— Begin Page —

Calculations to sample the y − γ correlation have been performed at different levels of approximation. The reliability of lower‐level methods on model compounds has been assessed in comparison to high‐level ab initio calculations. The latter encompass Full CI and PNOF5 calculations on model hydrogen chains40, 41 as well as unrestricted Coupled Cluster method with singles, doubles, and a perturbative estimate of the triples [UCCSD(T)], spin‐flip (SF) CI, and approximate spin‐projected unrestricted Møller‐Plesset perturbation theory [APUMPn, n = 2–4], that have been employed to study compounds like p‐quinodimethane (PQM).4, 41, 42, 43 Figure 6(a) shows the resonance structure of the latter,5 where the quinoid and benzenoid forms correspond to the closed‐shell and pure open‐shell (diradical) states, respectively. Its diradical character was artificially varied over the 0.15–0.7 window by stretching the external CC bond (Figure 6(b)). Results on stretched H2 demonstrate how close are the Full CI (=CISD = CCSD) and PNOF5 values (Figure 5(a)). Comparisons between UCCSD(T) and other levels of approximation are illustrated in Figure 5(b) and (c). Their analysis has substantiated the adoption of density functional theory (DFT) to investigate structure–property relationships in larger systems such as phenalenyl derivatives. In the first studies, the BHandHLYP functional was employed,4 while, later on, long‐range corrected exchange‐correlation functionals have been used (more specifically the LC‐BLYP functional with a range‐separated parameter μ = 0.33 for organic molecules,44 whereas for bimetallic systems, larger μ values are requested17). Approximate spin‐projected spin‐unrestricted DFT, ASP‐LC‐UBLYP, was also employed and shown to be reliable, using μ = 0.47 for PQM (Figure 5(c)).43
Figure 6

Resonance structures [quinoid (closed‐shell) and benzenoid (open‐shell)] of p‐quinodimethane model (a) and dependence of the diradical character (y) as a function of the length of the exo‐cyclic carbon–carbon bonds (R 1) from 1.350 to 1.700 Å (b) under the bond‐length constraint of R 2 = R 3 = 1.4 Å. Note that the equilibrium geometry (R 1 = 1.351, R 2 = 1.460, R 3 = 1.346 Å, optimized by the RB3LYP/6‐311G(d)) gives the lowest diradical character (y = 0.146).

— End Page —
— Begin Information shown —

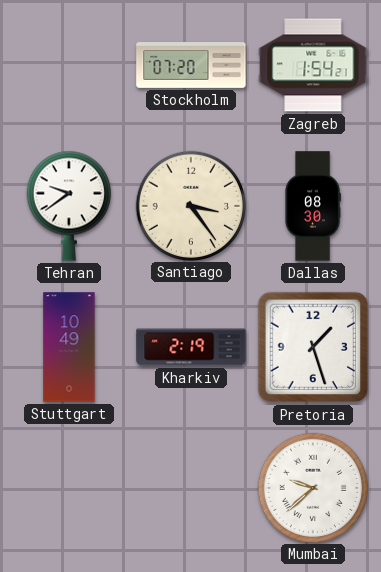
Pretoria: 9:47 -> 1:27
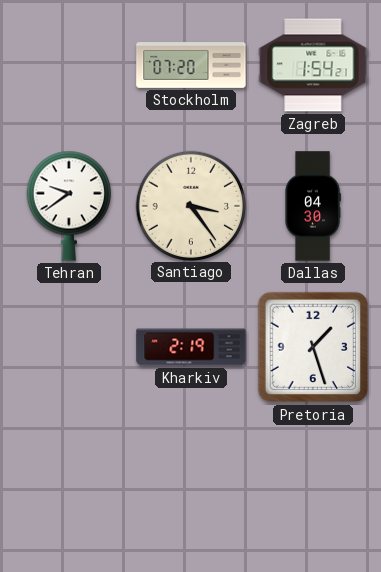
Dallas: 08:30 -> 04:30
Stuttgart: 10:49 -> none
Mumbai: 9:38 -> none
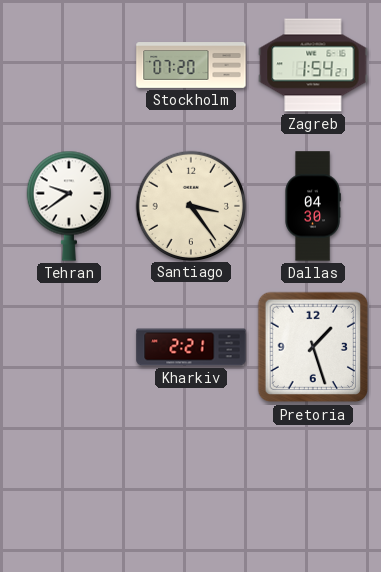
Kharkiv: 2:19 -> 2:21
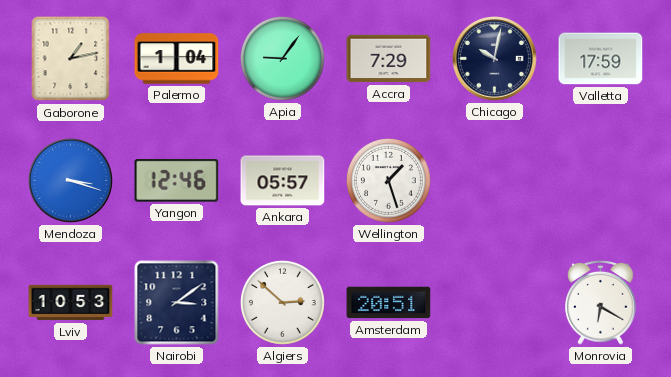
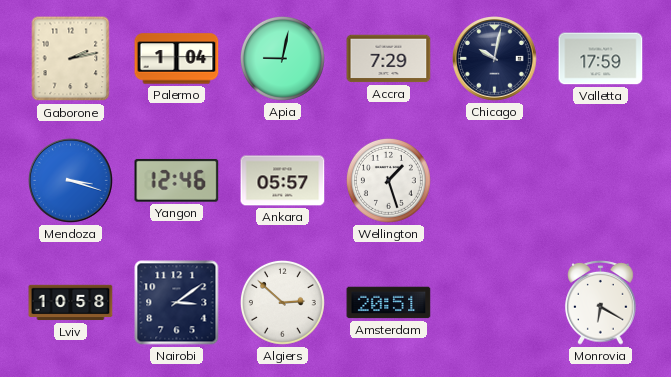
Gaborone: 1:13 -> 2:13
Apia: 9:06 -> 9:02
Lviv: 10:53 -> 10:58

— End Information shown —

• _Tasks_:
(1) Answer these questions from the passage on diradical character:
(a) Which functional was used in the first studies?
(b) What range-separated parameter μ is given for the LC-BLYP functional with organic molecules?
(c) What diradical character does the equilibrium geometry of p-quinodimethane give?
(2) Sum up the passage on diradical character in two sentences.
(3) Print the part of the passage on diradical character from "Resonance structures [quinoid" to "(y = 0.146).".

• _Answer list_:
(1)
(a) The BHandHLYP functional.
(b) μ = 0.33.
(c) y = 0.146.

(2) The reliability of lower-level methods for the y − γ correlation was assessed against high-level ab initio methods such as Full CI, PNOF5, UCCSD(T), SF CI, and APUMPn, applied to model hydrogen chains and to p-quinodimethane, whose diradical character was varied by stretching the external CC bond. These comparisons supported using density functional theory for larger systems, first with the BHandHLYP functional and later with long-range corrected functionals such as LC-BLYP, and the spin-projected ASP-LC-UBLYP method was also shown to be reliable.

(3)
Resonance structures [quinoid (closed‐shell) and benzenoid (open‐shell)] of p‐quinodimethane model (a) and dependence of the diradical character (y) as a function of the length of the exo‐cyclic carbon–carbon bonds (R 1) from 1.350 to 1.700 Å (b) under the bond‐length constraint of R 2 = R 3 = 1.4 Å. Note that the equilibrium geometry (R 1 = 1.351, R 2 = 1.460, R 3 = 1.346 Å, optimized by the RB3LYP/6‐311G(d)) gives the lowest diradical character (y = 0.146).